Le Sacrieur doit se précipiter au coeur du combat pour briller.

Cela
implique donc que pour monter sa chrage, il faut « tanker » (donc se
faire frapper ici) par un ennemi plus fort ou plus d'ennemi et qu'évidemment,
plus on a d'ennemi au cac qui nous frappe, mieux c'est car là où c'est négatif
chez toutes les autres classes du jeu de se faire frapper généralement, il y a
un aspect positif chez le Sacrieur et c'est donc plus « rentable ».

Deuxièmement,
la jauge de chrage augmente selon les dégâts infligés au Sacrieur et non selon
le nombre de coups qu'il subit. Pour être plus précis, un coup qui fait perdre
1% de sa vie au Sacrieur fera monter sa jauge de chrage de 1%.

Okay, on a
une règle qui semble bien fonctionner, mais on se rend compte que pour arriver
à 100% de chrage, il faut arriver à 0% de HP, ce qui est assez ennuyeux vu que
c'est synonyme de mort (et il est dur de profiter de sa chrage une fois mort,
bien qu'un pouvoir spécial du Sacrieur me contredis sur ce coup-là ^^). La
solution simple serait de se dire : « Bah il suffit de soigner le
Sacrieur » et il pourra être à 100% de vie et 100% de chrage.

* * * * *

_CONSIGNES:_
a) Réponds à ces questions sur le texte sur le Sacrieur :
(i) Où le Sacrieur doit-il se précipiter pour briller ?
(ii) Selon quoi la jauge augmente-t-elle : les dégâts infligés au Sacrieur ou le nombre de coups qu'il subit ?
(iii) À combien de HP faut-il arriver pour atteindre 100 % de la jauge ?
b) Modifie le passage du texte sur le Sacrieur qui va de « Le Sacrieur doit » jusqu'à « chrage de 1%. » : mets « personnage » à la place de « Sacrieur ».

_DONNÉES FOURNIES:_

* * * * *

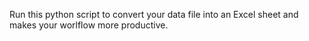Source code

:Run this python script to convert your data file into an Excel sheet and makes your worlflow more productive.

* * * * *

_RÉPONSES:_
a)
(i) Au cœur du combat.
(ii) Selon les dégâts infligés au Sacrieur, et non selon le nombre de coups qu'il subit.
(iii) À 0 % de HP.

b)
Le personnage doit se précipiter au coeur du combat pour briller.

Cela
implique donc que pour monter sa chrage, il faut « tanker » (donc se
faire frapper ici) par un ennemi plus fort ou plus d'ennemi et qu'évidemment,
plus on a d'ennemi au cac qui nous frappe, mieux c'est car là où c'est négatif
chez toutes les autres classes du jeu de se faire frapper généralement, il y a
un aspect positif chez le personnage et c'est donc plus « rentable ».

Deuxièmement,
la jauge de chrage augmente selon les dégâts infligés au personnage et non selon
le nombre de coups qu'il subit. Pour être plus précis, un coup qui fait perdre
1% de sa vie au personnage fera monter sa jauge de chrage de 1%.